Start of PROVIDED MATERIAL

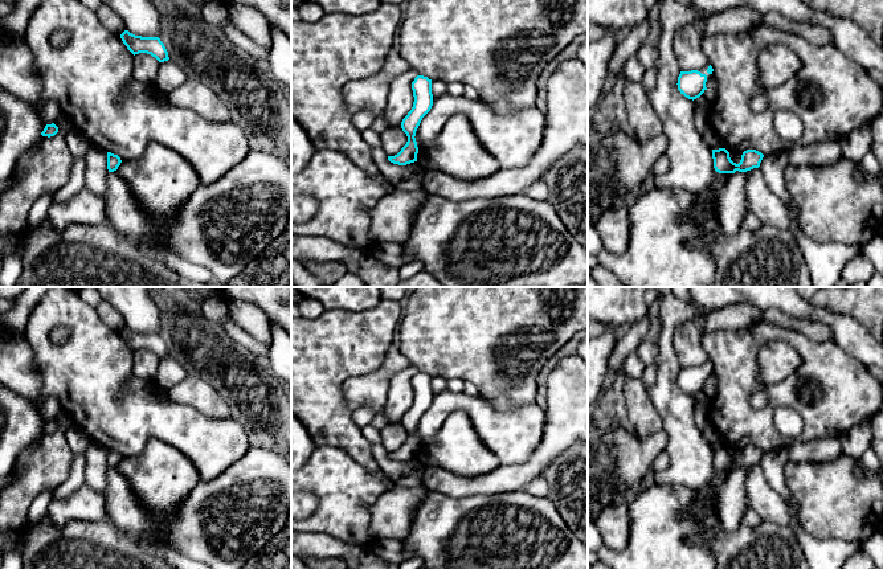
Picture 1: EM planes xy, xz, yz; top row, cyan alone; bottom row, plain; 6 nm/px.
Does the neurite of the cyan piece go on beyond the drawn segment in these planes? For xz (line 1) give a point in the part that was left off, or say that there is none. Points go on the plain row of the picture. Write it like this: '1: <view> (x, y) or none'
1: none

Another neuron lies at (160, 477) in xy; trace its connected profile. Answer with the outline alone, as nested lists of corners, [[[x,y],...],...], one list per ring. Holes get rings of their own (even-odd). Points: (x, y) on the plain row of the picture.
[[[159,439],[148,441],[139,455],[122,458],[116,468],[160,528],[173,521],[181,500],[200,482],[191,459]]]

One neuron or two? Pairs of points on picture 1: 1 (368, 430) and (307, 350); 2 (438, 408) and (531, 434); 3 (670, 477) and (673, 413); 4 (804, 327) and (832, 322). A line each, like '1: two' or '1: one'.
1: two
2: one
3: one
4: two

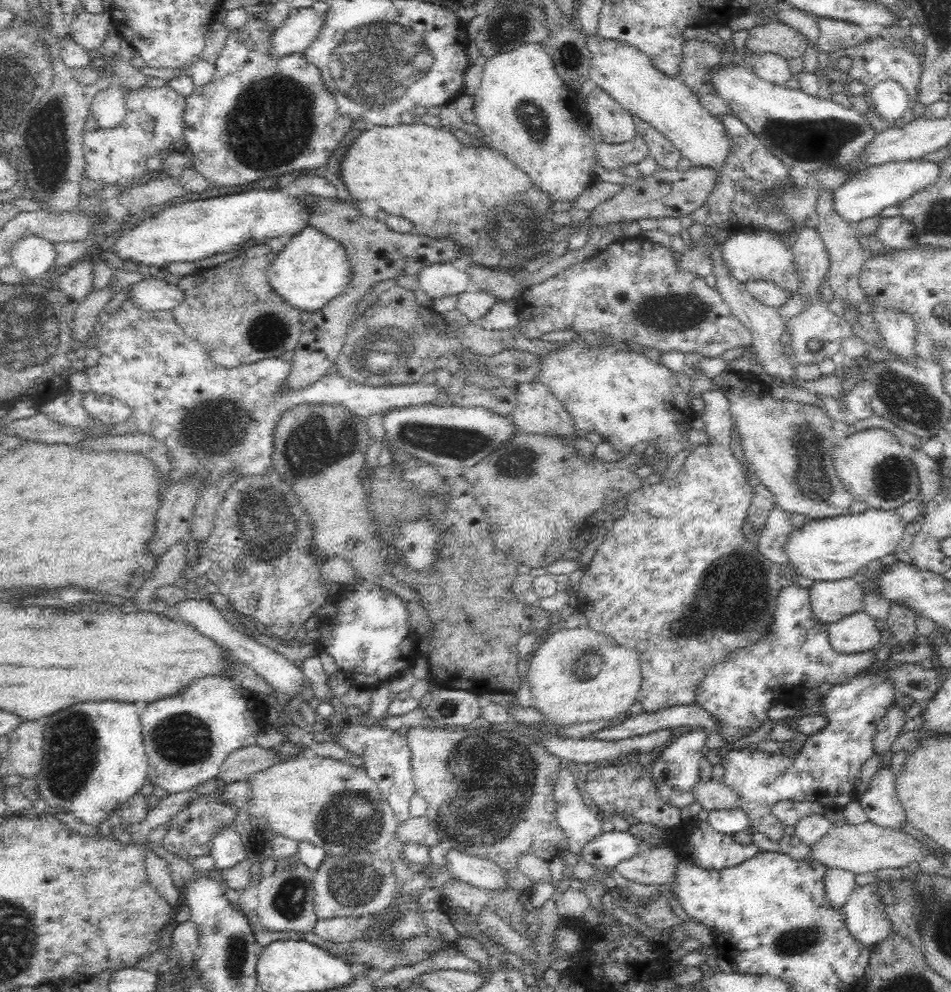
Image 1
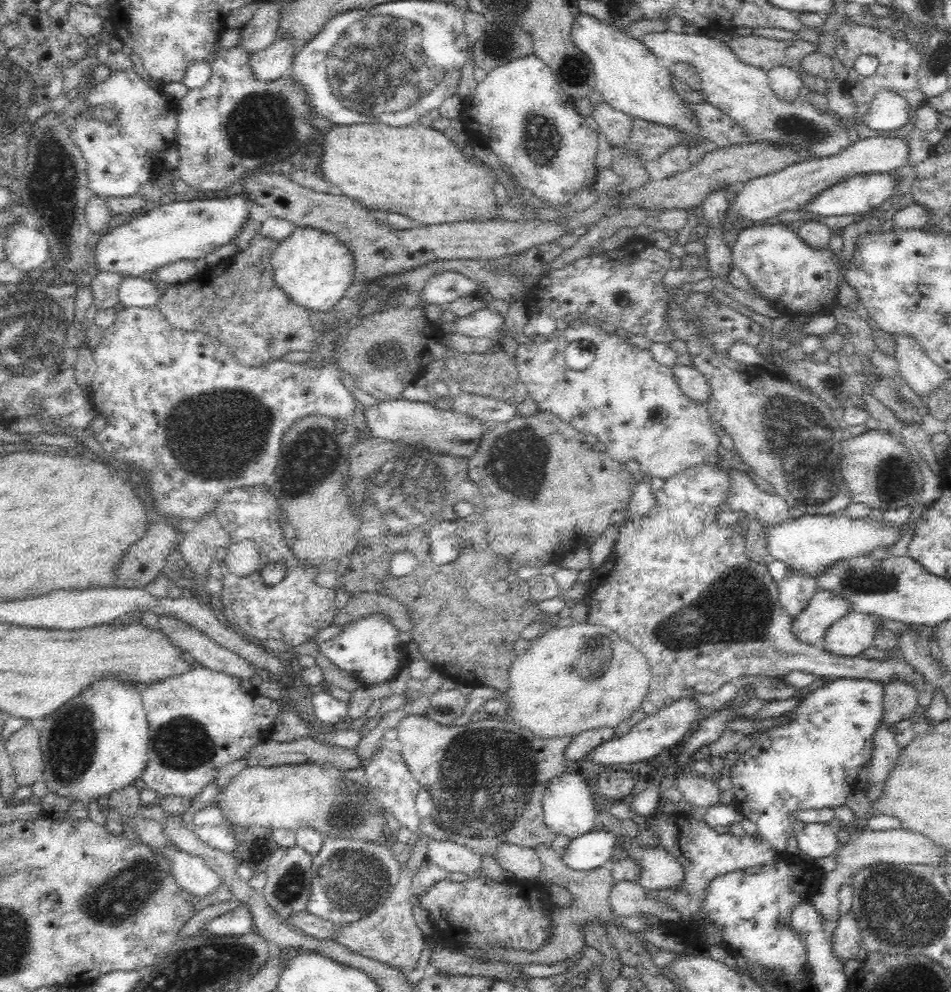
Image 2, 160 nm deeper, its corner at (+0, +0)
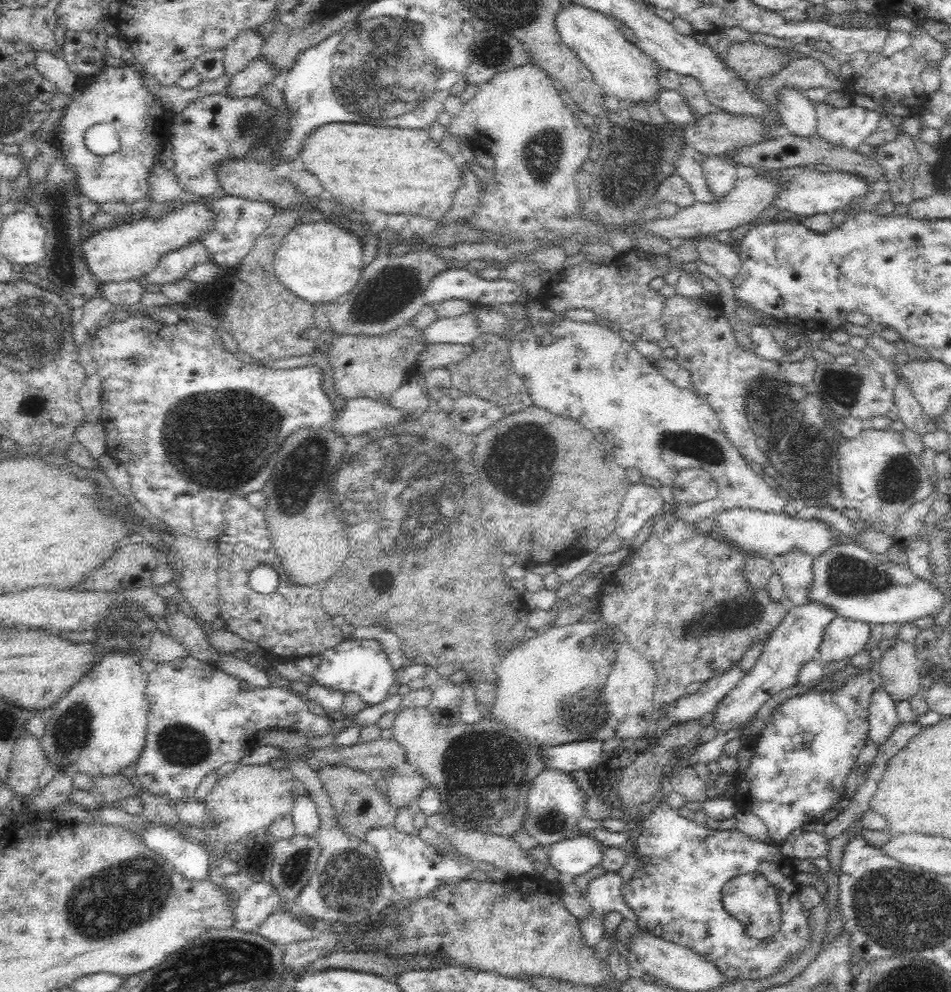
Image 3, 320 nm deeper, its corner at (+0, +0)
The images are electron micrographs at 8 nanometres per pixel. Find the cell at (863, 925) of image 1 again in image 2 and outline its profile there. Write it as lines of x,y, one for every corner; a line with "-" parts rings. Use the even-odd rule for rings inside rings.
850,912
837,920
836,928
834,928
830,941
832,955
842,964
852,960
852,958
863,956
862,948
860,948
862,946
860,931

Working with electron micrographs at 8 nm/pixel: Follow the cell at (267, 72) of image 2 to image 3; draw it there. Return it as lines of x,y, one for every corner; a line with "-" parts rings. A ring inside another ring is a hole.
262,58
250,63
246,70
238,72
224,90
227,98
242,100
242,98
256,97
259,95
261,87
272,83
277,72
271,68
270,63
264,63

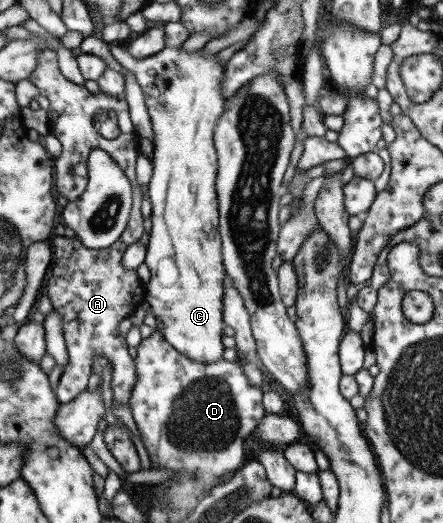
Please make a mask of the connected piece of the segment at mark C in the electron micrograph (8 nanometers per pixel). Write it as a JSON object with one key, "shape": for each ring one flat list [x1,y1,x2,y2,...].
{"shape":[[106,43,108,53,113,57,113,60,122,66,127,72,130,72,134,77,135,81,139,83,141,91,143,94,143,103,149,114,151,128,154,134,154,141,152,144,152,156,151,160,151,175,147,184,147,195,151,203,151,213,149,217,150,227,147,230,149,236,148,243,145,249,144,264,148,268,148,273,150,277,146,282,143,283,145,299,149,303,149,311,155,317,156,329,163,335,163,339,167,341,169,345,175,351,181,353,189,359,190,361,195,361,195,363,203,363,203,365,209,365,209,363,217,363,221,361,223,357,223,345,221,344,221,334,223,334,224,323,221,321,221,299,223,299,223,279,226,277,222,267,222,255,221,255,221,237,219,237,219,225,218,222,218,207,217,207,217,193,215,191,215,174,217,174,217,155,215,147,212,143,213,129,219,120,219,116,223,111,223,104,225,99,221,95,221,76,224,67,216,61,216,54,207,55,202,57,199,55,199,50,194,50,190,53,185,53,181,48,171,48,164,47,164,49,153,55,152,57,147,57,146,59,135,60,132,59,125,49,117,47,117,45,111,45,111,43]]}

End of PROVIDED MATERIAL

_PROBLEM STATEMENT_
Set down the entries above again exactly, minus any image.

_SOLVED EXERCISE_
Picture 1: EM planes xy, xz, yz; top row, cyan alone; bottom row, plain; 6 nm/px.
Does the neurite of the cyan piece go on beyond the drawn segment in these planes? For xz (line 1) give a point in the part that was left off, or say that there is none. Points go on the plain row of the picture. Write it like this: '1: <view> (x, y) or none'
1: none

Another neuron lies at (160, 477) in xy; trace its connected profile. Answer with the outline alone, as nested lists of corners, [[[x,y],...],...], one list per ring. Holes get rings of their own (even-odd). Points: (x, y) on the plain row of the picture.
[[[159,439],[148,441],[139,455],[122,458],[116,468],[160,528],[173,521],[181,500],[200,482],[191,459]]]

One neuron or two? Pairs of points on picture 1: 1 (368, 430) and (307, 350); 2 (438, 408) and (531, 434); 3 (670, 477) and (673, 413); 4 (804, 327) and (832, 322). A line each, like '1: two' or '1: one'.
1: two
2: one
3: one
4: two

Image 1
Image 2, 160 nm deeper, its corner at (+0, +0)
Image 3, 320 nm deeper, its corner at (+0, +0)
The images are electron micrographs at 8 nanometres per pixel. Find the cell at (863, 925) of image 1 again in image 2 and outline its profile there. Write it as lines of x,y, one for every corner; a line with "-" parts rings. Use the even-odd rule for rings inside rings.
850,912
837,920
836,928
834,928
830,941
832,955
842,964
852,960
852,958
863,956
862,948
860,948
862,946
860,931

Working with electron micrographs at 8 nm/pixel: Follow the cell at (267, 72) of image 2 to image 3; draw it there. Return it as lines of x,y, one for every corner; a line with "-" parts rings. A ring inside another ring is a hole.
262,58
250,63
246,70
238,72
224,90
227,98
242,100
242,98
256,97
259,95
261,87
272,83
277,72
271,68
270,63
264,63

Please make a mask of the connected piece of the segment at mark C in the electron micrograph (8 nanometers per pixel). Write it as a JSON object with one key, "shape": for each ring one flat list [x1,y1,x2,y2,...].
{"shape":[[106,43,108,53,113,57,113,60,122,66,127,72,130,72,134,77,135,81,139,83,141,91,143,94,143,103,149,114,151,128,154,134,154,141,152,144,152,156,151,160,151,175,147,184,147,195,151,203,151,213,149,217,150,227,147,230,149,236,148,243,145,249,144,264,148,268,148,273,150,277,146,282,143,283,145,299,149,303,149,311,155,317,156,329,163,335,163,339,167,341,169,345,175,351,181,353,189,359,190,361,195,361,195,363,203,363,203,365,209,365,209,363,217,363,221,361,223,357,223,345,221,344,221,334,223,334,224,323,221,321,221,299,223,299,223,279,226,277,222,267,222,255,221,255,221,237,219,237,219,225,218,222,218,207,217,207,217,193,215,191,215,174,217,174,217,155,215,147,212,143,213,129,219,120,219,116,223,111,223,104,225,99,221,95,221,76,224,67,216,61,216,54,207,55,202,57,199,55,199,50,194,50,190,53,185,53,181,48,171,48,164,47,164,49,153,55,152,57,147,57,146,59,135,60,132,59,125,49,117,47,117,45,111,45,111,43]]}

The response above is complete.